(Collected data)
##########
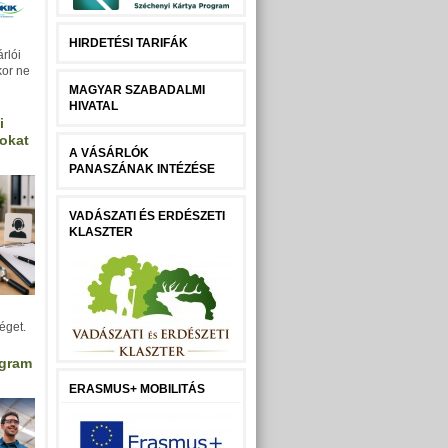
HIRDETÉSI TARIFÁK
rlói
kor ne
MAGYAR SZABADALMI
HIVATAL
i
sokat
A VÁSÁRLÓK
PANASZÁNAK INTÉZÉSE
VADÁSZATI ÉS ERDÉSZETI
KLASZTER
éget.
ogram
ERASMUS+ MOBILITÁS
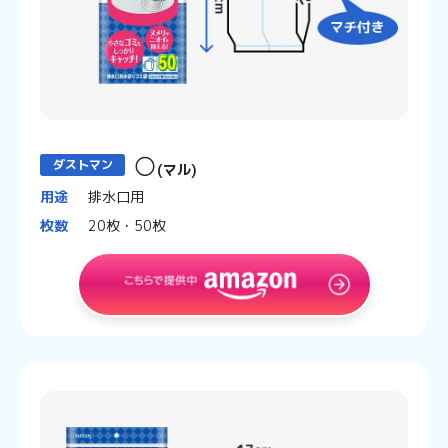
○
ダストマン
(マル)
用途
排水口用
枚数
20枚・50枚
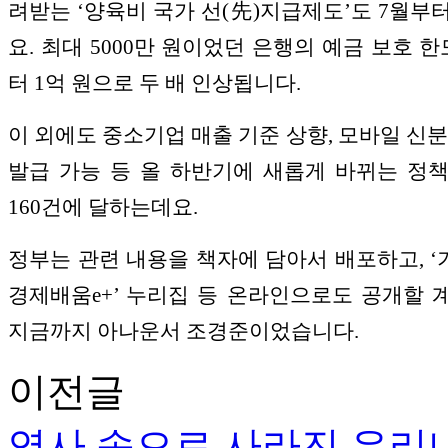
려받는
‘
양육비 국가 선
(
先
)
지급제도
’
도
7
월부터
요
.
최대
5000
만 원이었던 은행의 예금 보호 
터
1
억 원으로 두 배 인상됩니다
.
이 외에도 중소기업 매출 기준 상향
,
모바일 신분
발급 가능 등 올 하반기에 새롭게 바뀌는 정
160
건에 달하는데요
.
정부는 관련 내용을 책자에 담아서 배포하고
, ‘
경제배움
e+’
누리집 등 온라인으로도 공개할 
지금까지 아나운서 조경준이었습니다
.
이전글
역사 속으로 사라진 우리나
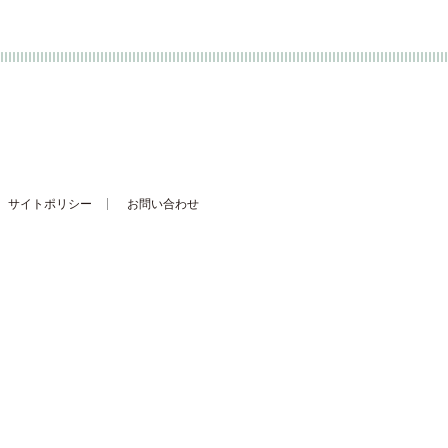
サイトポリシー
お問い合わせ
##########
### Task description
Extract every line of text from all of the records above and reproduce each line verbatim, omitting the pictures from your answer.

### Answer space
HIRDETÉSI TARIFÁK
rlói
kor ne
MAGYAR SZABADALMI
HIVATAL
i
sokat
A VÁSÁRLÓK
PANASZÁNAK INTÉZÉSE
VADÁSZATI ÉS ERDÉSZETI
KLASZTER
éget.
ogram
ERASMUS+ MOBILITÁS
○
ダストマン
(マル)
用途
排水口用
枚数
20枚・50枚
려받는
‘
양육비 국가 선
(
先
)
지급제도
’
도
7
월부터
요
.
최대
5000
만 원이었던 은행의 예금 보호 
터
1
억 원으로 두 배 인상됩니다
.
이 외에도 중소기업 매출 기준 상향
,
모바일 신분
발급 가능 등 올 하반기에 새롭게 바뀌는 정
160
건에 달하는데요
.
정부는 관련 내용을 책자에 담아서 배포하고
, ‘
경제배움
e+’
누리집 등 온라인으로도 공개할 
지금까지 아나운서 조경준이었습니다
.
이전글
역사 속으로 사라진 우리나
サイトポリシー
お問い合わせ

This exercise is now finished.